Directions for this task: A faithful copy of every record is needed here. Images must not appear in it.

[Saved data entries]
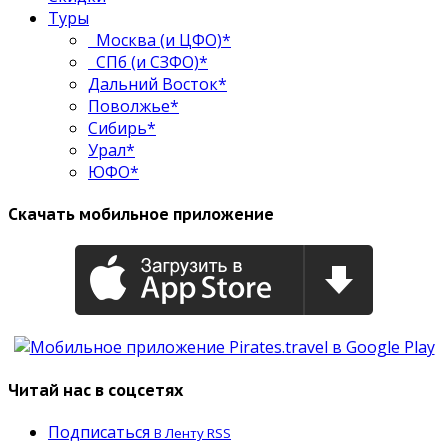
Туры
Москва (и ЦФО)*
СПб (и СЗФО)*
Дальний Восток*
Поволжье*
Сибирь*
Урал*
ЮФО*
Скачать мобильное приложение
Читай нас в соцсетях
Подписаться
В Ленту RSS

Result of this exercise:
Туры
Москва (и ЦФО)*
СПб (и СЗФО)*
Дальний Восток*
Поволжье*
Сибирь*
Урал*
ЮФО*
Скачать мобильное приложение
Читай нас в соцсетях
Подписаться
В Ленту RSS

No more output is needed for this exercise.